Impacts sociaux et économiques
La révolte bouleversa les sociétés arabes :
- Les subsides britanniques (environ 200 000 livres sterling par mois) enrichirent certaines tribus mais accentuèrent les inégalités et les rivalités locales.
- Les combats perturbèrent les routes commerciales du Hedjaz, provoquant des pénuries alimentaires dans les villes.
- L’arrivée d’officiers britanniques et français introduisit des idées nouvelles (nationalisme, modernité) parmi les élites urbaines, tandis que les Bédouins restaient attachés à leurs traditions.
L’échec politique : fragmentation et trahisons
Malgré ses succès, la révolte échoua politiquement :
- Fragmentation tribale : les 30 000 combattants étaient divisés par des loyautés locales. Auda Abu Tayi, par exemple, oscillait entre fidélité à Hussein et intérêts tribaux.
- Trahisons coloniales : les accords Sykes-Picot (1916) partagèrent secrètement le Moyen-Orient entre la France (Syrie, Liban) et la Grande-Bretagne (Irak, Jordanie, Palestine). La Déclaration Balfour (1917), soutenant un foyer national juif en Palestine, contredisait les promesses arabes.

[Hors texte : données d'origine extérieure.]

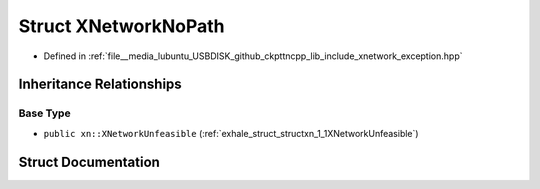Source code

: .. _exhale_struct_structxn_1_1XNetworkNoPath:

Struct XNetworkNoPath
=====================

- Defined in :ref:`file__media_lubuntu_USBDISK_github_ckpttncpp_lib_include_xnetwork_exception.hpp`


Inheritance Relationships
-------------------------

Base Type
*********

- ``public xn::XNetworkUnfeasible`` (:ref:`exhale_struct_structxn_1_1XNetworkUnfeasible`)


Struct Documentation
--------------------


.. doxygenstruct:: xn::XNetworkNoPath
   :members:
   :protected-members:
   :undoc-members:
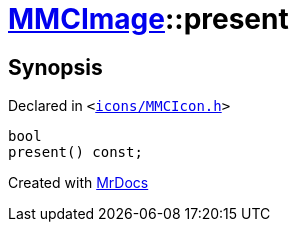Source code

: [#MMCImage-present]
= xref:MMCImage.adoc[MMCImage]::present
:relfileprefix: ../
:mrdocs:


== Synopsis

Declared in `&lt;https://github.com/PrismLauncher/PrismLauncher/blob/develop/launcher/icons/MMCIcon.h#L46[icons&sol;MMCIcon&period;h]&gt;`

[source,cpp,subs="verbatim,replacements,macros,-callouts"]
----
bool
present() const;
----



[.small]#Created with https://www.mrdocs.com[MrDocs]#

- Mandats coloniaux : à la fin de la guerre, l’idéal d’un royaume arabe s’effondra, remplacé par des mandats coloniaux. Fayçal, brièvement roi de Syrie, fut expulsé par les Français en 1920.
Héritage et portée symbolique
Malgré son échec, la révolte a marqué l’histoire :
- Un mythe fondateur : elle incarne la première tentative d’unité arabe, inspirant la création de la Ligue arabe (1945) et les luttes anticoloniales.
- Un sentiment de trahison : la duplicité franco-britannique alimenta une méfiance durable envers l’Occident, encore visible dans les discours nationalistes modernes.
- Un symbole durable : les couleurs du drapeau de la révolte influencent les identités nationales arabes.
La révolte arabe de 1916 fut plus qu’une insurrection contre l’Empire ottoman :
- Elle symbolisa l’aspiration à l’unité et à l’indépendance arabes.
- Elle révéla la fragilité des alliances tribales et la duplicité des puissances coloniales.
- Elle posa les bases du nationalisme arabe, influençant des mouvements comme le panarabisme de Nasser ou la lutte palestinienne.